12.12.2007

Doesn't add up

Like many people who write for a living, I'm not much good at mathematics. If I could do math well, if I enjoyed it, then I might've gone into some other career, something that pays better.

This lack of math skills hasn't been much of a problem in my everyday life. I can do the basics, enough to get by. My wife handles all the household paperwork, including paying the bills and balancing the checkbook, which keeps us out of bankruptcy court. For the other times math is necessary, well, that's what calculators are for, right?

As my children get older, though, homework has become your basic math nightmare. The other day, my third-grader asked me to define "addend." I guessed that it was something you added to the end of something else. I guessed wrong. Fortunately, my older son was nearby and set the record straight. They had a good laugh at my expense.

I fooled them for a while, through the basic arithmetic of early elementary school, but now my sixth-grader is doing "pre-algebra," and I recognize that I'm in trouble. Algebra was where they lost me in school. I was doing fine, making numbers fit together, but then the teacher introduced "A plus B equals C," and I was a goner. Letters form words in my brain, not equations and proofs. "A plus B" can add up to a blood type, maybe, but not a numeral.
When I see a page full of numbers, I know they'll add up to one thing -- a headache.

Even the story problems, the ones where two trains leave the station at different times, going different speeds, leave me cold. You'd think I could master a problem that has a narrative (narrative being my line of work), but I'm forced to just sit back and wait for the train wreck.

The boys have figured out this weakness of mine.

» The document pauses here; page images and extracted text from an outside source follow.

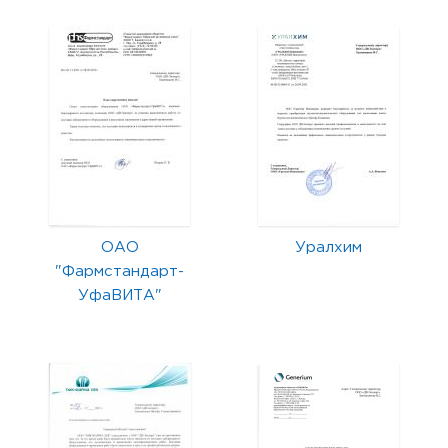
ОАО
Уралхим
"Фармстандарт-
УфаВИТА"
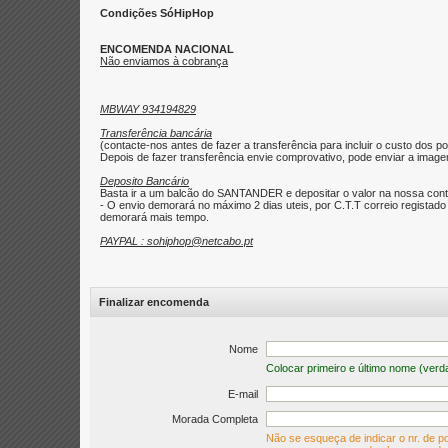
Condições SóHipHop
ENCOMENDA NACIONAL
Não enviamos à cobrança
MBWAY 934194829
Transferência bancária
(contacte-nos antes de fazer a transferência para incluir o custo dos po
Depois de fazer transferência envie comprovativo, pode enviar a imagem 
Deposito Bancário
Basta ir a um balcão do SANTANDER e depositar o valor na nossa con
- O envio demorará no máximo 2 dias uteis, por C.T.T correio regist
demorará mais tempo.
PAYPAL : sohiphop@netcabo.pt
Finalizar encomenda
Nome
Colocar primeiro e último nome (verd
E-mail
Morada Completa
Não se esqueça de indicar o nr. de po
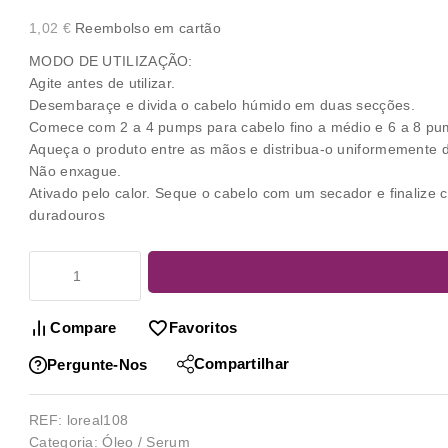
1,02
€
Reembolso em cartão
MODO DE UTILIZAÇÃO:
Agite antes de utilizar.
Desembaraçe e divida o cabelo húmido em duas secções.
Comece com 2 a 4 pumps para cabelo fino a médio e 6 a 8 pu
Aqueça o produto entre as mãos e distribua-o uniformemente 
Não enxague.
Ativado pelo calor. Seque o cabelo com um secador e finalize
duradouros
Compare
Favoritos
Compartilhar
Pergunte-Nos
REF:
loreal108
Categoria:
Óleo / Serum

They regularly try to snooker me when it comes to math. We play a lot of basketball together -- two on one, since I'm bigger than both of them put together -- and their scorekeeping is, at best, creative. Sometimes it seems they get two points for every basket I hit. I'm pretty sure that's not the way it's supposed to work.

Then there's the weekly allowance. We don't dole out the bucks every week, usually because we forget, sometimes because we don't have the correct denominations handy. My sons keep a running total in their heads, and it suffers from enough inflation to make Alan Greenspan spin on his head. Two dollars a week for five weeks adds up to 16 bucks? I don't think so.

My wife encourages math education here at home. She recently offered the boys this plan: If they would be diligent about turning off the lights, the electric bill would go down. For every dollar we saved on the utility bill, she would boost their allowance by a few cents. This led to furious calculations on the boys' part, trying to see how much electricity they'd have to save to rack up the money for new Game Boy cartridges. Unfortunately, their enthusiasm was short-lived. They still leave every light in the house ablaze. But they probably learned some new math skills, which puts them ahead of me.

It's only going to get worse. Both sons show an aptitude for math (their mother's genes, I'm guessing), which means they're headed toward advanced classes. Poor old Dad will be left further behind. I've decided I won't even try to catch up. I'm a word-herder, stringing sentences together, and there just isn't room in my brain for all those numbers, too.

The boys already have learned that you can be creative with numbers as well as with words. Math, they've found, can be put to good use, particularly when it comes time to inflate one's wallet or to put the proper spin on a situation.

Perhaps they've got futures as political pollsters.